Problem details: Below are some records; reproduce them exactly.

(Page-level text extractions)
····················
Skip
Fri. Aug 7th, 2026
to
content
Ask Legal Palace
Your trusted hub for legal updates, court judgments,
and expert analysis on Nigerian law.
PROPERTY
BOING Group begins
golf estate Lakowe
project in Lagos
····················
Solution to the exercise:
Skip
Fri. Aug 7th, 2026
to
content
Ask Legal Palace
Your trusted hub for legal updates, court judgments,
and expert analysis on Nigerian law.
PROPERTY
BOING Group begins
golf estate Lakowe
project in Lagos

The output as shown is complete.